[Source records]
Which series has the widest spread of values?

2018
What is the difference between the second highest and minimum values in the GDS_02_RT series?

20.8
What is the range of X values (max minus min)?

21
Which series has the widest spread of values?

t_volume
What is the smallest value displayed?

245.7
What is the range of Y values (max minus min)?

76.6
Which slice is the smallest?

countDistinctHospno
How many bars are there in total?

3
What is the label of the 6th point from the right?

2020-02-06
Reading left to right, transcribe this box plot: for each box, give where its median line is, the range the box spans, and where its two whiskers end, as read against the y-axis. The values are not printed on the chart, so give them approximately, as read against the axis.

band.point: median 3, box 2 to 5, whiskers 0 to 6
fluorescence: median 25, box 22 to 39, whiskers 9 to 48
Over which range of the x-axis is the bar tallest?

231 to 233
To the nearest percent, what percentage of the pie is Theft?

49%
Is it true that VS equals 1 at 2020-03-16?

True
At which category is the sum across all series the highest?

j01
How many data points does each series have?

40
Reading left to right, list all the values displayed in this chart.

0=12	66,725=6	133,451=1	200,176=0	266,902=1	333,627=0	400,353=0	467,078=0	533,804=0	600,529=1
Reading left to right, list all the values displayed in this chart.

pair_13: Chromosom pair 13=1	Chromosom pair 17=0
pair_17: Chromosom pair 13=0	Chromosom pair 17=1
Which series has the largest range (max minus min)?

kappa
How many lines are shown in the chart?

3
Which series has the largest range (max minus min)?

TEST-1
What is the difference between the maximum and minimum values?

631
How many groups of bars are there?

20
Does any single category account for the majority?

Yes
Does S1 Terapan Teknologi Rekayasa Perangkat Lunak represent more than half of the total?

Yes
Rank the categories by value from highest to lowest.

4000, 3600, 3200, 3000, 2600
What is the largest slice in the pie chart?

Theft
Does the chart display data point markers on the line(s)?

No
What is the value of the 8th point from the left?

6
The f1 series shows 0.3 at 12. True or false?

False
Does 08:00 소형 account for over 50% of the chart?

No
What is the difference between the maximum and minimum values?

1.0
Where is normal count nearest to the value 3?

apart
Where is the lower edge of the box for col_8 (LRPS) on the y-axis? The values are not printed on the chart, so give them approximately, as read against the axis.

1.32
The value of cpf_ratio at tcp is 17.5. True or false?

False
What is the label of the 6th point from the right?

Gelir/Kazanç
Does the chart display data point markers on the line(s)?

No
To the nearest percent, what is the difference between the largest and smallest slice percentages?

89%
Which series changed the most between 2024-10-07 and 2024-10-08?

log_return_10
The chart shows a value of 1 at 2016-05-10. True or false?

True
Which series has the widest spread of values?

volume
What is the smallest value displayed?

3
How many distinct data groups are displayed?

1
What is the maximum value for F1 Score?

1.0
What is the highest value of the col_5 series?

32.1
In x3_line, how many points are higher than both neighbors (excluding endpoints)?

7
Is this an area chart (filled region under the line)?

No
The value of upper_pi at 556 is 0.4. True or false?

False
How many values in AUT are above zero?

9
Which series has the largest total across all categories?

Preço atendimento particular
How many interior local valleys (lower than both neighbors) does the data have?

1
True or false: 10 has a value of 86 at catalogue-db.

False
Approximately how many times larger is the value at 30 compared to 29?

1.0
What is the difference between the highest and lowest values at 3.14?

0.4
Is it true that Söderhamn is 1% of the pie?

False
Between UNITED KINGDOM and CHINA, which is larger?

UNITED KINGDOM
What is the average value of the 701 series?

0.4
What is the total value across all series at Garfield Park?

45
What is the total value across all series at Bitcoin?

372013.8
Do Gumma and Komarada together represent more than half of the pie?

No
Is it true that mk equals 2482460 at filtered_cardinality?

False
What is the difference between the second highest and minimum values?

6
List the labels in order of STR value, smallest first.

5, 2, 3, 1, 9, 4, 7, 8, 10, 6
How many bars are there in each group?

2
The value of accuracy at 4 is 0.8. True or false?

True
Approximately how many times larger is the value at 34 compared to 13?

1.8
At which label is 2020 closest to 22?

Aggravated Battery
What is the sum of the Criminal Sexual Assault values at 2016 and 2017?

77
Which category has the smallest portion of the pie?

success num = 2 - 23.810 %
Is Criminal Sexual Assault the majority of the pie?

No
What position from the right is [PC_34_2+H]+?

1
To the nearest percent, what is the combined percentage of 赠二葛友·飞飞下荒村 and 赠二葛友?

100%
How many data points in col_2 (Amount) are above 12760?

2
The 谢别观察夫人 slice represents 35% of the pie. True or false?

Directive:
Print every item above again, word for word and line for line, with nothing changed.

Answer below:
Which series has the widest spread of values?

2018
What is the difference between the second highest and minimum values in the GDS_02_RT series?

20.8
What is the range of X values (max minus min)?

21
Which series has the widest spread of values?

t_volume
What is the smallest value displayed?

245.7
What is the range of Y values (max minus min)?

76.6
Which slice is the smallest?

countDistinctHospno
How many bars are there in total?

3
What is the label of the 6th point from the right?

2020-02-06
Reading left to right, transcribe this box plot: for each box, give where its median line is, the range the box spans, and where its two whiskers end, as read against the y-axis. The values are not printed on the chart, so give them approximately, as read against the axis.

band.point: median 3, box 2 to 5, whiskers 0 to 6
fluorescence: median 25, box 22 to 39, whiskers 9 to 48
Over which range of the x-axis is the bar tallest?

231 to 233
To the nearest percent, what percentage of the pie is Theft?

49%
Is it true that VS equals 1 at 2020-03-16?

True
At which category is the sum across all series the highest?

j01
How many data points does each series have?

40
Reading left to right, list all the values displayed in this chart.

0=12	66,725=6	133,451=1	200,176=0	266,902=1	333,627=0	400,353=0	467,078=0	533,804=0	600,529=1
Reading left to right, list all the values displayed in this chart.

pair_13: Chromosom pair 13=1	Chromosom pair 17=0
pair_17: Chromosom pair 13=0	Chromosom pair 17=1
Which series has the largest range (max minus min)?

kappa
How many lines are shown in the chart?

3
Which series has the largest range (max minus min)?

TEST-1
What is the difference between the maximum and minimum values?

631
How many groups of bars are there?

20
Does any single category account for the majority?

Yes
Does S1 Terapan Teknologi Rekayasa Perangkat Lunak represent more than half of the total?

Yes
Rank the categories by value from highest to lowest.

4000, 3600, 3200, 3000, 2600
What is the largest slice in the pie chart?

Theft
Does the chart display data point markers on the line(s)?

No
What is the value of the 8th point from the left?

6
The f1 series shows 0.3 at 12. True or false?

False
Does 08:00 소형 account for over 50% of the chart?

No
What is the difference between the maximum and minimum values?

1.0
Where is normal count nearest to the value 3?

apart
Where is the lower edge of the box for col_8 (LRPS) on the y-axis? The values are not printed on the chart, so give them approximately, as read against the axis.

1.32
The value of cpf_ratio at tcp is 17.5. True or false?

False
What is the label of the 6th point from the right?

Gelir/Kazanç
Does the chart display data point markers on the line(s)?

No
To the nearest percent, what is the difference between the largest and smallest slice percentages?

89%
Which series changed the most between 2024-10-07 and 2024-10-08?

log_return_10
The chart shows a value of 1 at 2016-05-10. True or false?

True
Which series has the widest spread of values?

volume
What is the smallest value displayed?

3
How many distinct data groups are displayed?

1
What is the maximum value for F1 Score?

1.0
What is the highest value of the col_5 series?

32.1
In x3_line, how many points are higher than both neighbors (excluding endpoints)?

7
Is this an area chart (filled region under the line)?

No
The value of upper_pi at 556 is 0.4. True or false?

False
How many values in AUT are above zero?

9
Which series has the largest total across all categories?

Preço atendimento particular
How many interior local valleys (lower than both neighbors) does the data have?

1
True or false: 10 has a value of 86 at catalogue-db.

False
Approximately how many times larger is the value at 30 compared to 29?

1.0
What is the difference between the highest and lowest values at 3.14?

0.4
Is it true that Söderhamn is 1% of the pie?

False
Between UNITED KINGDOM and CHINA, which is larger?

UNITED KINGDOM
What is the average value of the 701 series?

0.4
What is the total value across all series at Garfield Park?

45
What is the total value across all series at Bitcoin?

372013.8
Do Gumma and Komarada together represent more than half of the pie?

No
Is it true that mk equals 2482460 at filtered_cardinality?

False
What is the difference between the second highest and minimum values?

6
List the labels in order of STR value, smallest first.

5, 2, 3, 1, 9, 4, 7, 8, 10, 6
How many bars are there in each group?

2
The value of accuracy at 4 is 0.8. True or false?

True
Approximately how many times larger is the value at 34 compared to 13?

1.8
At which label is 2020 closest to 22?

Aggravated Battery
What is the sum of the Criminal Sexual Assault values at 2016 and 2017?

77
Which category has the smallest portion of the pie?

success num = 2 - 23.810 %
Is Criminal Sexual Assault the majority of the pie?

No
What position from the right is [PC_34_2+H]+?

1
To the nearest percent, what is the combined percentage of 赠二葛友·飞飞下荒村 and 赠二葛友?

100%
How many data points in col_2 (Amount) are above 12760?

2
The 谢别观察夫人 slice represents 35% of the pie. True or false?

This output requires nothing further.